Instructions for the task:
Find each line below that contains the word "Ayéla", and copy every such line in full.

Given data:
◇ ◇ ◇ ◇ ◇

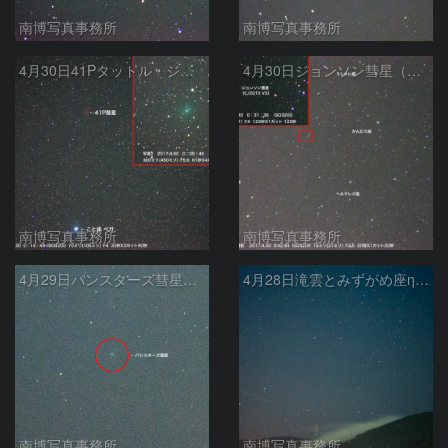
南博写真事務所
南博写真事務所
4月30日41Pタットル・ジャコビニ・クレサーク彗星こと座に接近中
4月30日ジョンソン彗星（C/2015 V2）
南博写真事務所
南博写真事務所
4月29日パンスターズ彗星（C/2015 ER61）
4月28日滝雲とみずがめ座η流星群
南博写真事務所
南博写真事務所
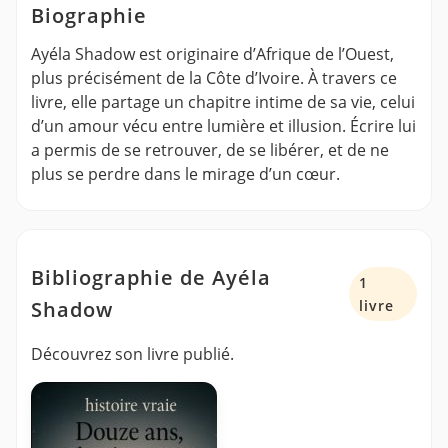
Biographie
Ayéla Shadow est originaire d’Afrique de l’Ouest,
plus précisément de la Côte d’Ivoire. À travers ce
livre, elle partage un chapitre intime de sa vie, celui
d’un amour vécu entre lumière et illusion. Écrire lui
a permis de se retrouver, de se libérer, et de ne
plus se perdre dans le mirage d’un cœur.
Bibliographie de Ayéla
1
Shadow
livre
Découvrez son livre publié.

◇ ◇ ◇ ◇ ◇

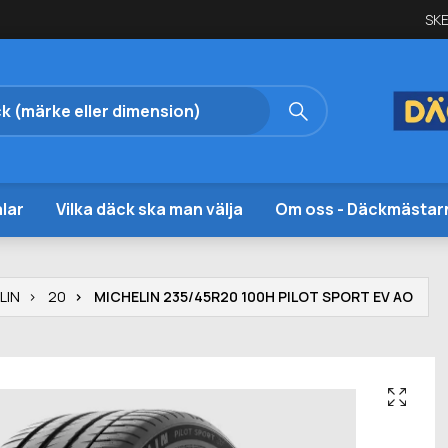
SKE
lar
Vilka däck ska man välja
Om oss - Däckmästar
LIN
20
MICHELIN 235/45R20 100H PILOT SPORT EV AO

◇ ◇ ◇ ◇ ◇

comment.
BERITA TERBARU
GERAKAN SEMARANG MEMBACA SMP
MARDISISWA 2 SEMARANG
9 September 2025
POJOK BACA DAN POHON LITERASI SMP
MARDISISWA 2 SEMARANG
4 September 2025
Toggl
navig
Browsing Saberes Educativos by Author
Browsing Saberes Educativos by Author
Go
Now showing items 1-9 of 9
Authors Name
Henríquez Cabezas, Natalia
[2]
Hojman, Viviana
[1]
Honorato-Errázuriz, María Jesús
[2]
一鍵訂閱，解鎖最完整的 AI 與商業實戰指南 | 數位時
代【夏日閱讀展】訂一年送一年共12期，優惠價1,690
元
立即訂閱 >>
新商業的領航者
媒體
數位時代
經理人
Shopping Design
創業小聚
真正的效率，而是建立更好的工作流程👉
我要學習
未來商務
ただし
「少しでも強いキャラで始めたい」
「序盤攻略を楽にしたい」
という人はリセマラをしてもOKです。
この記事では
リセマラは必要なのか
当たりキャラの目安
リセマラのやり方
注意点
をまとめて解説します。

◇ ◇ ◇ ◇ ◇

Task response:
Ayéla Shadow est originaire d’Afrique de l’Ouest,
Bibliographie de Ayéla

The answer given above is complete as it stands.